Different rodents have different behaviors and feeding habits. Trapping is not easy for someone who is not knowledgeable about how to position traps, where to trap, how many to place, and which bait to use. In addition to different types of rodents having different feeding habits, it is common for even a particular species to have varying feeding habits throughout the year. For example, during breeding season, a pregnant female rodent is more likely to search for a protein-based food source when she typically prefers fruits and berries. She is also likely to be caught in a trap baited with only a cotton ball, as females gather nesting materials when they are carrying young. Many factors will affect the selection and placement of traps by a Wildlife Management Professional after the structure has been rodent-proofed.
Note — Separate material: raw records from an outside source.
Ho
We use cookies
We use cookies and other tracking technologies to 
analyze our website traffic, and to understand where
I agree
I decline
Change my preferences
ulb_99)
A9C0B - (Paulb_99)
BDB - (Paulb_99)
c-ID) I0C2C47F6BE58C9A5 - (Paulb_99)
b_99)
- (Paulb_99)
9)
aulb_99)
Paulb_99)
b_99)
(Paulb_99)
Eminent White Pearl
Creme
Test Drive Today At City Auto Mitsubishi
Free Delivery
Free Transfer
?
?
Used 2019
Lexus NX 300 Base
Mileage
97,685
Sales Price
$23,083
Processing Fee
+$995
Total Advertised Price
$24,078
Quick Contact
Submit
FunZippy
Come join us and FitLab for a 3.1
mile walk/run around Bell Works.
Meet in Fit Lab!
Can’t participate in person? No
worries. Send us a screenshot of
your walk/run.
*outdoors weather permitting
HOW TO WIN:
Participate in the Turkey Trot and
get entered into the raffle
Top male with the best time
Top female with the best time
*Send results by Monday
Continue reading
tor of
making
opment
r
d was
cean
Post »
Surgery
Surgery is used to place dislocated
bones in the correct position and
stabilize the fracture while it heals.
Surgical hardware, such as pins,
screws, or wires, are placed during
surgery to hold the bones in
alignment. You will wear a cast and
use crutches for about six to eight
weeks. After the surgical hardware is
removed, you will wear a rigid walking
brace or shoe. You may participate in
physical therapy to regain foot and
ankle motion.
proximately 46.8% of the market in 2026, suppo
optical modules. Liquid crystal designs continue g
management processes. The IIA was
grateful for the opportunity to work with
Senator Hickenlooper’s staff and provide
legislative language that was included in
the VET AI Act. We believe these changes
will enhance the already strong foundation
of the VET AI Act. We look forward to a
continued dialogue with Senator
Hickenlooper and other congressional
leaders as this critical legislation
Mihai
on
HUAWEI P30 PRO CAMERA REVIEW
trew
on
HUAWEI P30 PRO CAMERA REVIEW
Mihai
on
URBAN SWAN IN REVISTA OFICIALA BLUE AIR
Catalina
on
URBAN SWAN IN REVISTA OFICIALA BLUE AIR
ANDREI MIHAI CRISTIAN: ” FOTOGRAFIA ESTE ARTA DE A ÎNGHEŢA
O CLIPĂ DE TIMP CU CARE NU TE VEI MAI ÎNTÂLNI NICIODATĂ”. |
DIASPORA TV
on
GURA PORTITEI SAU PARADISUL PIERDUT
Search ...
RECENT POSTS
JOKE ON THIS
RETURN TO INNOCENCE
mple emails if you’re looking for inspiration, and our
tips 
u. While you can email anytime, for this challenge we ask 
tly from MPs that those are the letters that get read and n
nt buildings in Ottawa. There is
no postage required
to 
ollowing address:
While many problems can be solved by do-it-yourself techniques performed by the homeowner, rodent problems are better handled by a trained professional who is equipped with the knowledge, skills and expertise required to achieve both short- and long-term results and control. A professional solution includes four steps: exclusion, trapping & monitoring, sanitizing, and the issuing of a renewable warranty. Unless these four steps are performed by a trained and licensed Wildlife Management Professional, a rodent problem will most likely persist over the long run. The Georgia Pest Control Association has a list of licensed Pest Management Professionals across the state that can assist consumers in finding a suitable company to help you rodent-proof your home.